Obituary: John “Jack” Monroe

Teacher, lifetime activist, demonstrator, and protester

John “Jack” Monroe died Friday, March 31 at home in Claremont. He had been in declining health for the past six months.

Born October 22, 1938 to parents John and Dorothy Monroe in Girard, Ohio, Jack was the oldest of six siblings. After graduating from Ursuline High School and working at unloading hides for the Ohio Leather Works, he decided to attend college, and enrolled at University College of Notre Dame of Saskatchewan, Canada (now Athol Murray College of Notre Dame). There he learned about the Canadian educational system that then included “grade 13” and “senior matriculation.” He was a member of the 1957 Notre Dame Hounds football team that won the provincial championship. Transferring to the University of Ottawa, he earned a B.A. in 1961, and later an M.A. from the University of La Verne.

He and his wife Carolee married in 1962 and traveled from Ohio through Canada to his new teaching position in San Gabriel, California. They celebrated their 60th anniversary last year.  With their children, Murray, Gabe, and Mary, they frequently vacationed in “the incredible slow-mobile” across the United States and into Mexico.

He taught at Nogales High School in La Puente for 38 years. For many of those years he was known as “the voice of the Nobles,” as he announced the school’s home football games.

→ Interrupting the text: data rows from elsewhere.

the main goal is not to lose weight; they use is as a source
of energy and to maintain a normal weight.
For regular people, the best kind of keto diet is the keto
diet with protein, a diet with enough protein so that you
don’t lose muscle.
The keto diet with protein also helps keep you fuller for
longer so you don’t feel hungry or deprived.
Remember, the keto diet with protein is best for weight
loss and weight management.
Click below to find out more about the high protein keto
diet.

His years of activism began with anti-Vietnam War demonstrations. He was present in 1967 at the Century Plaza demonstration, when the “police riot” of heated motorcycles drove into the protesters. Active in Bobby Kennedy’s California campaign, he was present at the Ambassador Hotel on June 5, 1968, when Bobby was killed.

Locally, he demonstrated for progressive causes. “He had strength of belief and the willingness to act upon it,” his family shared. For many years he was a part of a group of Pilgrims and others, first at Indian Hill Boulevard and Arrow Highway, and later at Foothill and Indian Hill boulevards. Along with signs and flags, the latter demonstration included a display of the insignia of the troops that were wanted home. He continued to be present at rallies and demonstrations and, as he could not attend, sat on his porch in support of the Claremont Change demonstrators walking by. “He also often sat on his mobility device ‘at the corner’ (Indian Hill and Foothill boulevards) as needed, knowing that every bodycounted,” his family added.

Having known some of the originators of the Pasadena Doo Dah Parade, in his later years he was asked to walk as “Jack Palance” with a cigar alongside his “sons.” He eagerly accepted (no push-ups required).

“A lively conversationalist, Jack could talk with people for hours,” his family said. “He practiced the art of questioning and valued dialogue. He practiced what he preached: a proponent of exercise, he walked on land, meeting the neighbors and, in water, he once met up with a manatee in Tampa Bay. He kept a journal and chose not to eat red meat. Jack mastered the phrase, ‘What can I do to help?’”

He is survived by his wife, Carolee; children Murray and his wife Marlena, Mark “Gabe,” and Mary Gen; and grandchildren Jacquelyn and Matt Monroe, Anabelle Monroe, and Camille, Max, and Jade Nakama.

Per his request, no services are planned.